Input IDs shape (e.g., first element): [101, 2358, 2301, 7318, 2758, 23966, 2686, 6246, 2110, 15532]
------------------------------


### Step 5: Create Torch Dataset

In [5]:
# Step 5: Create a PyTorch Dataset class
class NewsDataset(torch.utils.data.Dataset):
    def __init__(self, encodings, labels):
        self.encodings = encodings
        # Convert labels to a list and then to a LongTensor
        self.labels = torch.tensor(list(labels), dtype=torch.long)

    def __getitem__(self, idx):
        # Create a dictionary for the batch
        item = {key: torch.tensor(val[idx]) for key, val in self.encodings.items()}
        item['labels'] = self.labels[idx]
        return item

    def __len__(self):
        return len(self.labels)

train_dataset = NewsDataset(train_encodings, train_labels)
test_dataset = NewsDataset(test_encodings, test_labels)

print("Dataset objects created.")

Dataset objects created.


### Step 6: Train BERT Model

In [6]:
# We have two classes: 0 (Fake) and 1 (True)
model = BertForSequenceClassification.from_pretrained("bert-base-uncased", num_labels=2)
print("BERT Model initialized.")

training_args = TrainingArguments(
    output_dir='./results',
    num_train_epochs=3,
    per_device_train_batch_size=4,  # <-- Reduced
    per_device_eval_batch_size=8,   # <-- Reduced
    warmup_steps=500,
    weight_decay=0.01,
    logging_dir='./logs',
    logging_steps=500,
    eval_strategy="epoch",
    save_strategy="epoch",
    load_best_model_at_end=True,
)

# Continue with Trainer initialization
trainer = Trainer(
    model=model,
    args=training_args,
    train_dataset=train_dataset,
    eval_dataset=test_dataset,
)

print("Trainer initialized. Ready to train!")

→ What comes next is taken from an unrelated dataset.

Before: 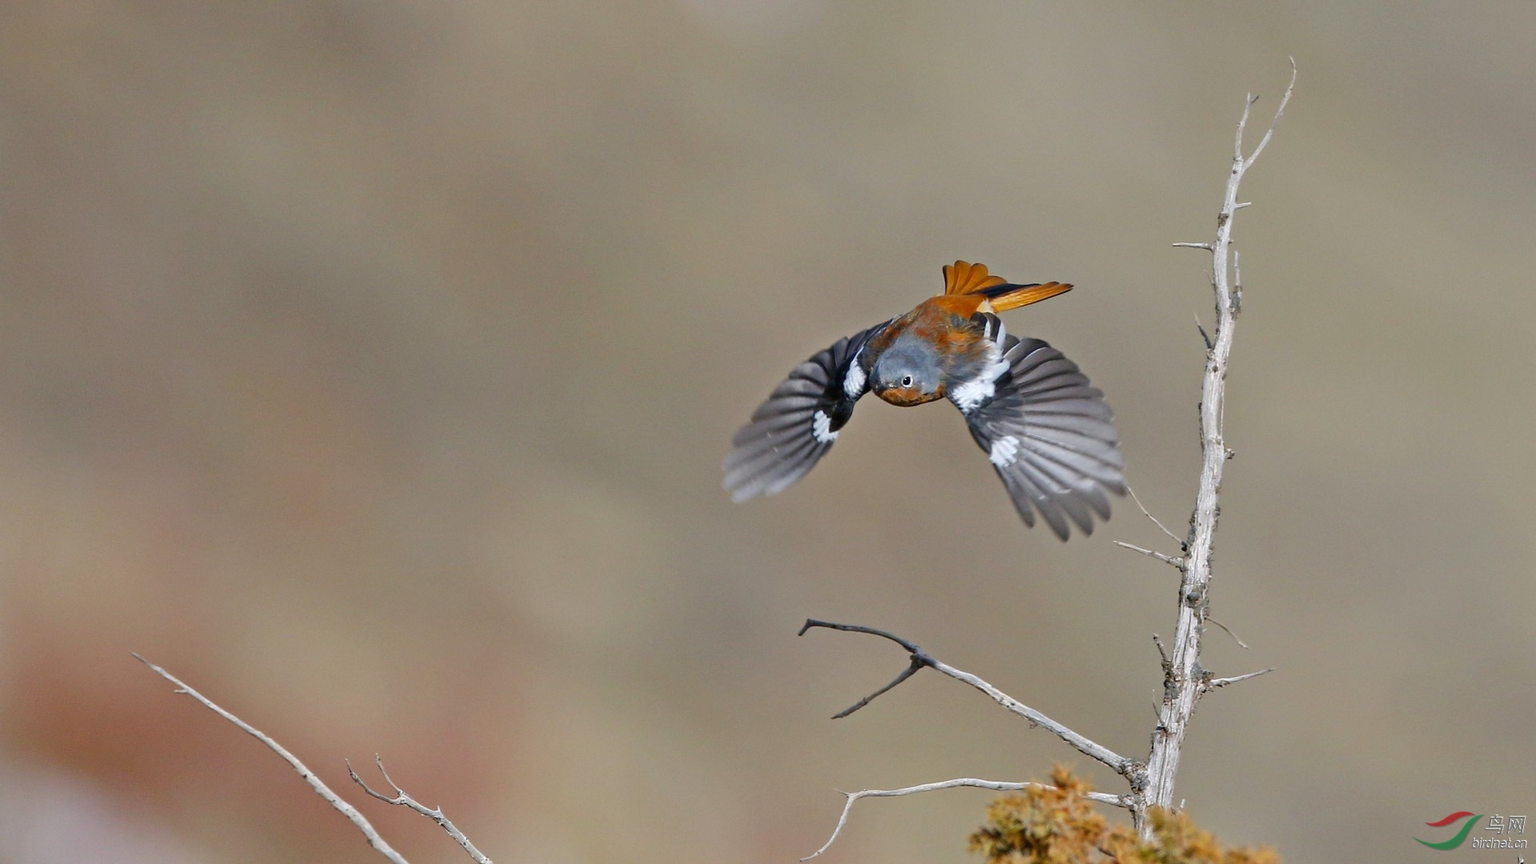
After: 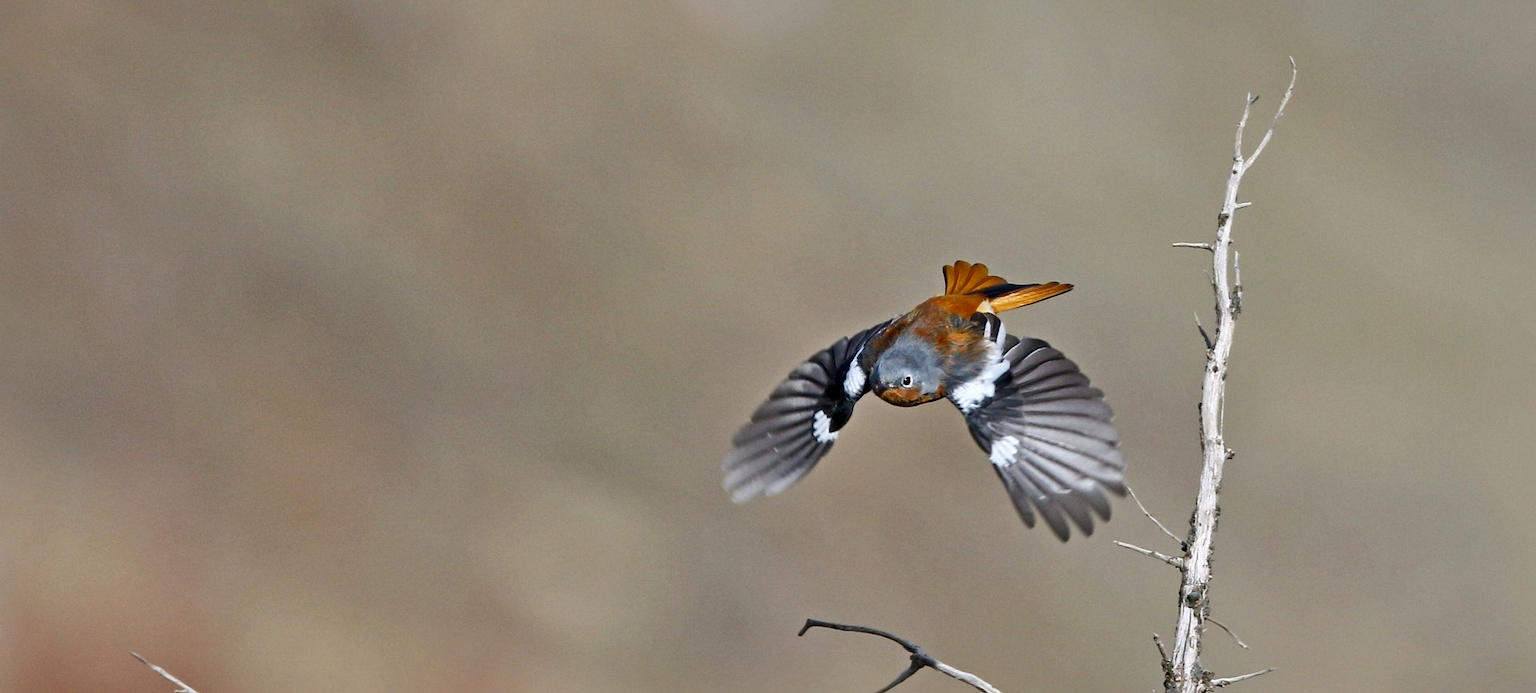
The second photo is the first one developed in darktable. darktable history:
local contrast: mode bilateral grid, contrast 19, coarseness 49, detail 158%, midtone range 0.2
crop: bottom 19.633%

Some weights of BertForSequenceClassification were not initialized from the model checkpoint at bert-base-uncased and are newly initialized: ['classifier.bias', 'classifier.weight']
You should probably TRAIN this model on a down-stream task to be able to use it for predictions and inference.


BERT Model initialized.
Trainer initialized. Ready to train!


### Step 7: Model training

In [8]:
trainer.train()

print("Model trained!")

RuntimeError: MPS backend out of memory (MPS allocated: 9.00 GiB, other allocations: 24.66 MiB, max allowed: 9.07 GiB). Tried to allocate 192.00 MiB on private pool. Use PYTORCH_MPS_HIGH_WATERMARK_RATIO=0.0 to disable upper limit for memory allocations (may cause system failure).